Be glad you’re not Venezuela, who is extremely cash poor at the moment. According to coverage from Bloomberg, “more than $1.2 billion of the company’s debt is coming due in the next few days, and investors are showing less confidence that funds will be transferred.”

The country is already two weeks late to pay off several other bonds. Additionally, cargo ships full of crude oil have idled for months because Venezuela can’t pay for their supply of oil.

The biggest culprit for the cash shortage is the shrinking market for crude oil. PDVSA controls one of the large crude supplies in the world, and it’s been a lucrative export for the country. However, in three years, the price of oil has dropped by 50 percent.

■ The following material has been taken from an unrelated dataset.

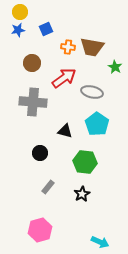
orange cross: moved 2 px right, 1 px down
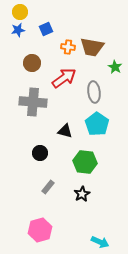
gray ellipse: moved 2 px right; rotated 70 degrees clockwise
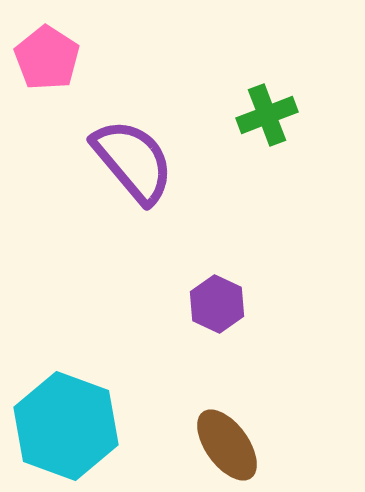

The biggest demand for crude used to come from America, who would pay cash for the barrels; however, shipments are down 35 percent since August.

Part of that demand shortage is due to political sanctions, imposed on the country by the United States. In response to Maduro’s aggressive political maneuvering, which sought to arrest opposition leaders, “rewrite the constitution and strip power from Congress,” President Trump punished this behavior through sanctions on imports from Venezuela.

Because oil was such a lucrative export, PDVSA was targeted heavily by the sanctions. Oil importers don’t want to run afoul of these sanctions by buying crude from the country. That problem will get even worse if the sanctions increase, which Bloomberg predicts is likely to happen within the year.

There is a risk that PDVSA could default on its debt, which could have a huge impact on the oil economy. According to Bloomberg, if oil could be seized as an asset to cover for debts, oil traders will expect a significant discount to cover for that risk. That discount will sink overall oil revenue. This same problem came up when Ecuador, another large exporter of oil, defaulted on its debt in 2008.